First author Andrew Morton, a graduate student in Scacheri’s lab, then examined more than 4,500 patient tumor records spanning nine cancer types from a public cancer genomics database. He observed that co-amplification of enhancers with oncogenes is a widespread phenomenon. Examples include MYC amplifications in medulloblastoma and MYCN amplifications in neuroblastoma and Wilms tumor, where regulatory sequences are similarly recruited alongside oncogene copies.
“The field has been highly gene-centric, assuming that sheer copy number explains oncogene hyperactivity,” Morton said. “When you look at the non-coding genome, a different picture emerges—enhancers and regulatory architecture matter.”
The authors propose that the variety of enhancers found on extrachromosomal oncogene amplifications could influence how tumors evolve and develop resistance to chemotherapy.

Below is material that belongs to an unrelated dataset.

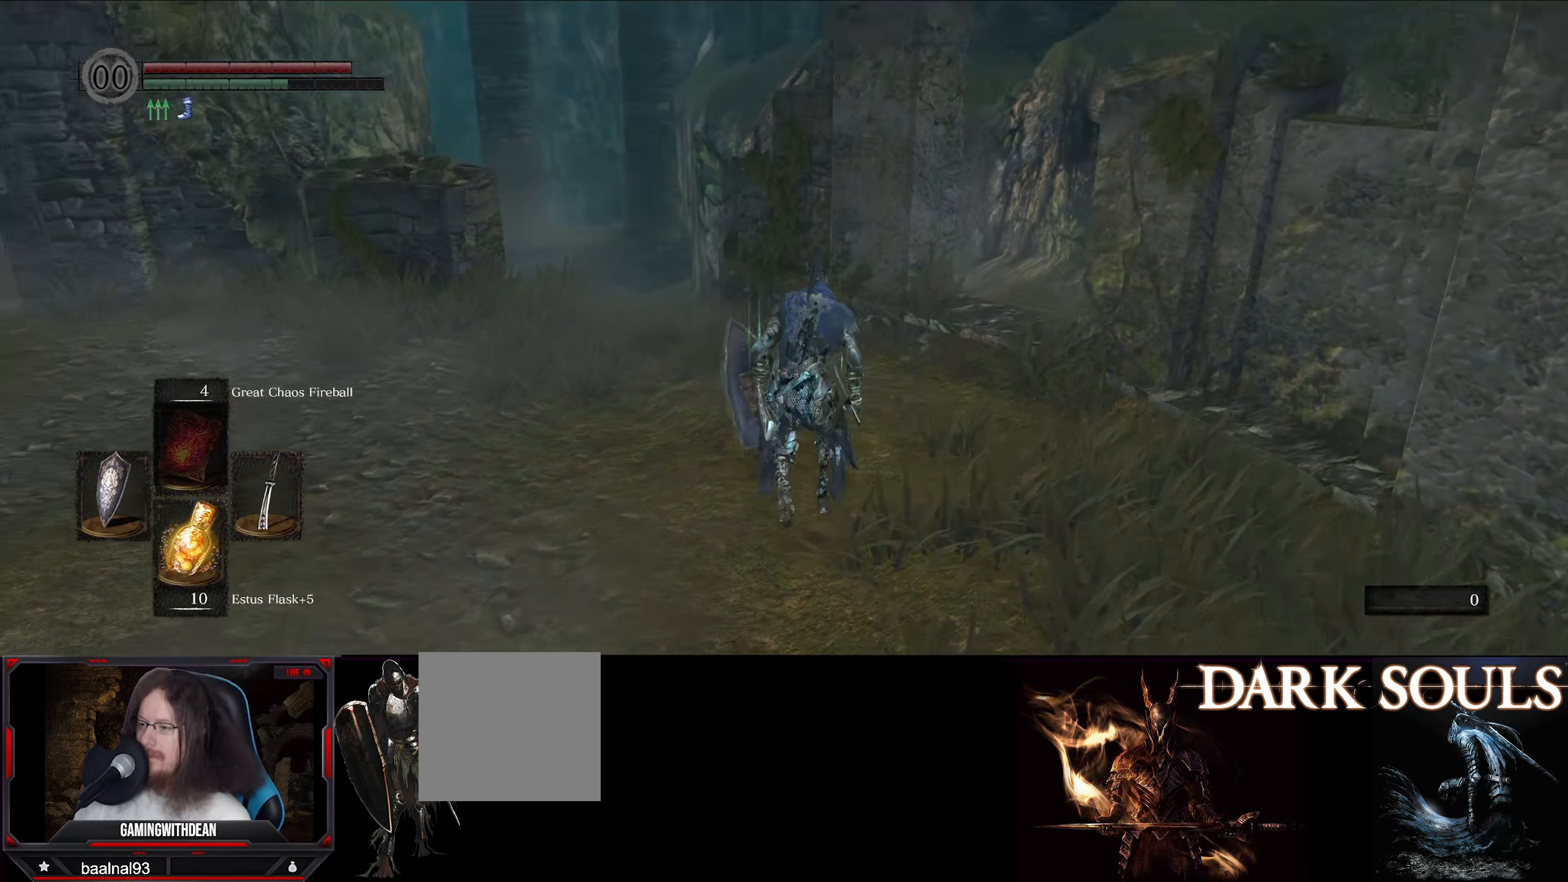
{"buttons": [], "left_stick": "up", "right_stick": "center", "events": [[133, "B", "up"], [366, "right_stick", "center"]]}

They also suggest that drugs targeting these regulatory elements or the molecular machinery that activates them might offer a complementary approach to direct oncogene inhibitors.
“This discovery has direct clinical relevance,” said Rich, who is also affiliated with the Sanford Consortium for Regenerative Medicine and the Sanford Stem Cell Clinical Center at UC San Diego Health. “Understanding the regulatory dependencies that shape oncogene amplification gives us new angles to consider for therapy.”
Additional study co-authors include: Nergiz Dogan-Artun, Princess Margaret Cancer Centre, University Health Network; Zachary J. Faber, Cynthia F. Bartels, Kevin C. Allan, Case Western Reserve University; Graham MacLeod, Stephane Angers, University of Toronto; Megan S. Piazza, Shashirekha Shetty, University Hospitals, Cleveland; Stephen C. Mack, Baylor College of Medicine; Xiuxing Wang, Qiulian Wu, UC San Diego; Ryan C. Gimple, UC San Diego and Case Western Reserve University; Brian P. Rubin, Cleveland Clinic; Peter B. Dirks, The Hospital for Sick Children, Ontario Institute for Cancer Research; Richard C. Sallari, Axiotl, Inc.; Mathieu Lupien, Princess Margaret Cancer Centre, University Health Network, Ontario Institute for Cancer Research, University of Toronto.
Source:
UCSD
Media Contacts:
Heather Buschman – UCSD
Image Source:
The image is credited to Case Western Reserve.
Original Research: Closed access
“Functional Enhancers Shape Extrachromosomal Oncogene Amplifications”, Peter Scacheri et al., published in Cell. DOI: 10.1016/j.cell.2019.10.039.
Abstract
Functional Enhancers Shape Extrachromosomal Oncogene Amplifications
Highlights
• Enhancers active in the cell of origin are co-amplified with oncogenes
• Circular extrachromosomal amplicons are associated with enhancer rewiring
• Endogenous and new enhancers on amplicons contribute to cell proliferation
• Biased co-amplification that selects functional enhancers is observed across several tumor types
Summary
Non-coding DNA amplified alongside oncogenes has often been overlooked. Using computational analyses across multiple cancer types, the study identifies significant co-amplification of non-coding regulatory DNA beyond the borders of amplified oncogenes. In glioblastoma, EGFR is preferentially co-amplified with its endogenous enhancers that are active in the tumor’s cell of origin. These regulatory elements, their interactions, and their contributions to cell fitness are maintained on high-level circular extrachromosomal DNA amplifications. A CRISPR interference screen reveals a wide range of additional elements on the amplicons that affect tumor cell fitness. The observed fitness dependencies reflect rearrangements of regulatory sequences and accompanying changes in chromatin topology on extrachromosomal amplicons. Together, these results suggest that oncogene amplifications are shaped by regulatory dependencies in the non-coding genome.